***** TEXTO
Y hoy era una de esas noches.

Debo aclarar que cuando hace ya muchos años decidimos  arreglarnos la vieja torre familiar lo único que me plantee como irrenunciable fue:

1º Que nuestra habitación de matrimonio se ubicara en la parte del “solonar”, hubo que destruirlo,  donde yo sentado en una vieja mecedora leía, estudiaba, soñaba con aquellos primeros amores que siempre me parecían definitivos, o contemplaba las tormentas.

2º En la distribución de la vivienda también quise que, al ocuparla, pudiera sentarme en el mismo espacio que ocupaba la vieja banca que, con sus “vellones” de cordero, me daba cobijo en las frías noches de invierno, mientras traducía mis latines, resolvía mis problemas de matemáticas o analizaba mis textos literarios.
3º Disponer de una pequeña habitación para mí solo. Una habitación donde encontrar la soledad tan necesaria en algunos momentos del día. O de la noche.
Y  esta noche, como hace muchos años en aquella vieja mecedora, contemplaba la tormenta. Esta vez desde la cama junto a mi mujer. Los relámpagos iluminaban intermitentemente la noche. Cada uno de ellos dibujaba en el marco de mi ventana un paisaje distinto.
El abeto que plante cuando nació mi hijo mayor se recortaba contra el cielo en la noche iluminada por cada relámpago.
El respirar pausado de mi  mujer, durmiendo a mi lado, me tranquiliza después de unos meses en los que su estado no le permitía dormir demasiado bien. De esas noches de ansiedad me ha quedado el habito de acariciarla suavemente aunque este dormida. Me gusta creer que eso le ayuda a descansar bien.
**********
*TAREA 1*
Según el texto, ¿qué árbol se plantó cuando nació el hijo mayor?
El texto y el listado son materiales independientes entre sí.
***** DATOS PROPORCIONADOS
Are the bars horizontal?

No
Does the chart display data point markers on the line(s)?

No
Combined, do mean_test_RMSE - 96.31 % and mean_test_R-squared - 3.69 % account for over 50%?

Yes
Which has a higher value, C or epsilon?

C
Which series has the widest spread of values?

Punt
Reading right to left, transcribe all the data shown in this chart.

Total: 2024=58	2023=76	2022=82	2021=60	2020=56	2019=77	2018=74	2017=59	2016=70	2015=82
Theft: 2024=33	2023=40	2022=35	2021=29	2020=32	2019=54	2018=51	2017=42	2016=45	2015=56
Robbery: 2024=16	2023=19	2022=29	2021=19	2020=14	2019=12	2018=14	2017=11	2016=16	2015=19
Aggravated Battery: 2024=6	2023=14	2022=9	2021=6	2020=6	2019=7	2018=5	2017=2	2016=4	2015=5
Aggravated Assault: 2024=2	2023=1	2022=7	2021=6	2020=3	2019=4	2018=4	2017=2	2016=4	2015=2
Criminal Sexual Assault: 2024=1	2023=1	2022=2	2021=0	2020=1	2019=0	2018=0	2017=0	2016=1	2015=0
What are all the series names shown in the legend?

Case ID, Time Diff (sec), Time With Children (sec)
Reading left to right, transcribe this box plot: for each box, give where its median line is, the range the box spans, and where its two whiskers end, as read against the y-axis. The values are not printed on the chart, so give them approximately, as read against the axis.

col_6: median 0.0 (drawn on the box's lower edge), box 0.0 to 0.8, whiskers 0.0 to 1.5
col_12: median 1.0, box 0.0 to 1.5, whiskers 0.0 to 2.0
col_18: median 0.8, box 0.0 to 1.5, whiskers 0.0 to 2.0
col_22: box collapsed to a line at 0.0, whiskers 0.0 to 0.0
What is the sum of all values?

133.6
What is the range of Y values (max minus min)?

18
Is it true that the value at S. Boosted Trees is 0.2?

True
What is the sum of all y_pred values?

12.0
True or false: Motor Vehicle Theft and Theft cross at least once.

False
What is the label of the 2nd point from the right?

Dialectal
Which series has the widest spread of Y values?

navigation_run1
**********
*TAREA 2*
Expresa como lista numerada el tramo del listado que va desde su inicio hasta la línea que contiene "Reading right to", ambas incluidas, y omite las líneas en blanco.

*RESPUESTA 1*
Un abeto.

*RESPUESTA 2*
1. Are the bars horizontal?
2. No
3. Does the chart display data point markers on the line(s)?
4. No
5. Combined, do mean_test_RMSE - 96.31 % and mean_test_R-squared - 3.69 % account for over 50%?
6. Yes
7. Which has a higher value, C or epsilon?
8. C
9. Which series has the widest spread of values?
10. Punt
11. Reading right to left, transcribe all the data shown in this chart.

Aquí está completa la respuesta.